**Problem statement**
Reproduce all the text in the data below line for line, leaving out the pictures.

**Extracted records**
┄┄┄┄┄┄┄┄┄┄

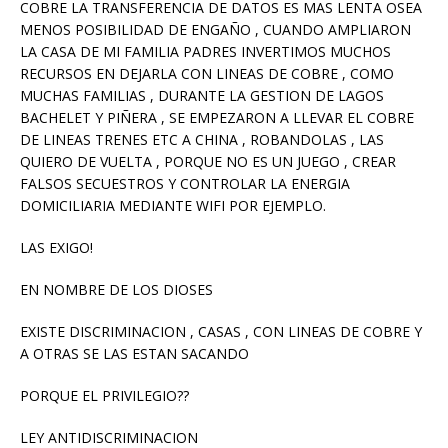
COBRE LA TRANSFERENCIA DE DATOS ES MAS LENTA OSEA
MENOS POSIBILIDAD DE ENGAÑO , CUANDO AMPLIARON
LA CASA DE MI FAMILIA PADRES INVERTIMOS MUCHOS
RECURSOS EN DEJARLA CON LINEAS DE COBRE , COMO
MUCHAS FAMILIAS , DURANTE LA GESTION DE LAGOS
BACHELET Y PIÑERA , SE EMPEZARON A LLEVAR EL COBRE
DE LINEAS TRENES ETC A CHINA , ROBANDOLAS , LAS
QUIERO DE VUELTA , PORQUE NO ES UN JUEGO , CREAR
FALSOS SECUESTROS Y CONTROLAR LA ENERGIA
DOMICILIARIA MEDIANTE WIFI POR EJEMPLO.
LAS EXIGO!
EN NOMBRE DE LOS DIOSES
EXISTE DISCRIMINACION , CASAS , CON LINEAS DE COBRE Y
A OTRAS SE LAS ESTAN SACANDO
PORQUE EL PRIVILEGIO??
LEY ANTIDISCRIMINACION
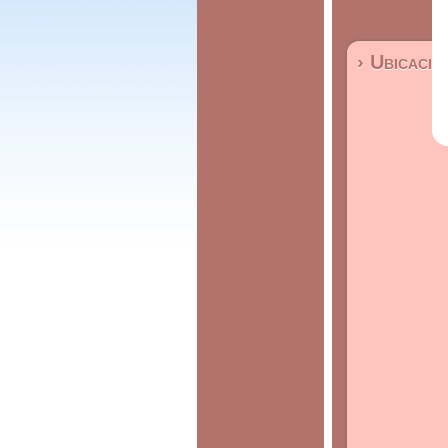
› Ubicació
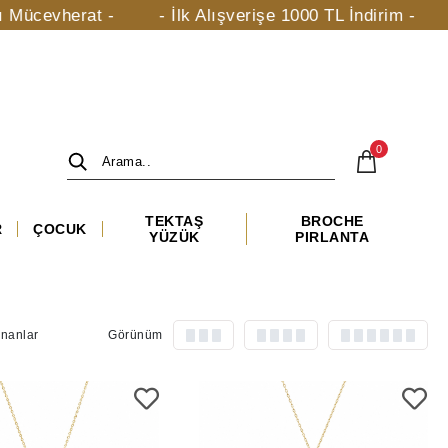
evherat -
- İlk Alışverişe 1000 TL İndirim -
- ta
0
TEKTAŞ
BROCHE
R
ÇOCUK
YÜZÜK
PIRLANTA
ananlar
Görünüm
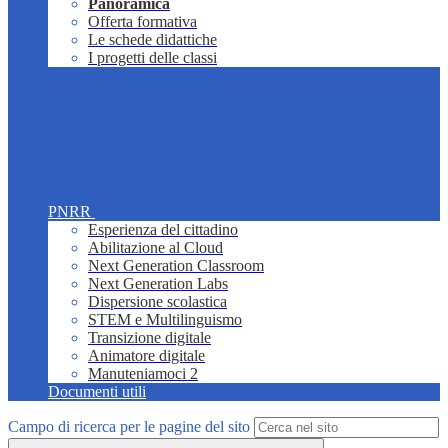
Panoramica
Offerta formativa
Le schede didattiche
I progetti delle classi
PNRR
Esperienza del cittadino
Abilitazione al Cloud
Next Generation Classroom
Next Generation Labs
Dispersione scolastica
STEM e Multilinguismo
Transizione digitale
Animatore digitale
Manuteniamoci 2
Documenti utili
Campo di ricerca per le pagine del sito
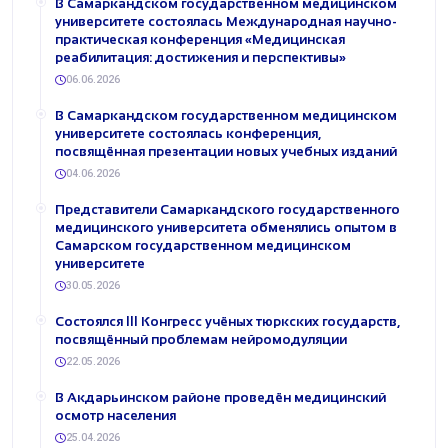
В Самаркандском государственном медицинском
университете состоялась Международная научно-
практическая конференция «Медицинская
реабилитация: достижения и перспективы»
06.06.2026
В Самаркандском государственном медицинском
университете состоялась конференция,
посвящённая презентации новых учебных изданий
04.06.2026
Представители Самаркандского государственного
медицинского университета обменялись опытом в
Самарском государственном медицинском
университете
30.05.2026
Состоялся III Конгресс учёных тюркских государств,
посвящённый проблемам нейромодуляции
22.05.2026
В Акдарьинском районе проведён медицинский
осмотр населения
25.04.2026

┄┄┄┄┄┄┄┄┄┄

**Output for this exercise**
COBRE LA TRANSFERENCIA DE DATOS ES MAS LENTA OSEA
MENOS POSIBILIDAD DE ENGAÑO , CUANDO AMPLIARON
LA CASA DE MI FAMILIA PADRES INVERTIMOS MUCHOS
RECURSOS EN DEJARLA CON LINEAS DE COBRE , COMO
MUCHAS FAMILIAS , DURANTE LA GESTION DE LAGOS
BACHELET Y PIÑERA , SE EMPEZARON A LLEVAR EL COBRE
DE LINEAS TRENES ETC A CHINA , ROBANDOLAS , LAS
QUIERO DE VUELTA , PORQUE NO ES UN JUEGO , CREAR
FALSOS SECUESTROS Y CONTROLAR LA ENERGIA
DOMICILIARIA MEDIANTE WIFI POR EJEMPLO.
LAS EXIGO!
EN NOMBRE DE LOS DIOSES
EXISTE DISCRIMINACION , CASAS , CON LINEAS DE COBRE Y
A OTRAS SE LAS ESTAN SACANDO
PORQUE EL PRIVILEGIO??
LEY ANTIDISCRIMINACION
› Ubicació
evherat -
- İlk Alışverişe 1000 TL İndirim -
- ta
0
TEKTAŞ
BROCHE
R
ÇOCUK
YÜZÜK
PIRLANTA
ananlar
Görünüm
Panoramica
Offerta formativa
Le schede didattiche
I progetti delle classi
PNRR
Esperienza del cittadino
Abilitazione al Cloud
Next Generation Classroom
Next Generation Labs
Dispersione scolastica
STEM e Multilinguismo
Transizione digitale
Animatore digitale
Manuteniamoci 2
Documenti utili
Campo di ricerca per le pagine del sito
В Самаркандском государственном медицинском
университете состоялась Международная научно-
практическая конференция «Медицинская
реабилитация: достижения и перспективы»
06.06.2026
В Самаркандском государственном медицинском
университете состоялась конференция,
посвящённая презентации новых учебных изданий
04.06.2026
Представители Самаркандского государственного
медицинского университета обменялись опытом в
Самарском государственном медицинском
университете
30.05.2026
Состоялся III Конгресс учёных тюркских государств,
посвящённый проблемам нейромодуляции
22.05.2026
В Акдарьинском районе проведён медицинский
осмотр населения
25.04.2026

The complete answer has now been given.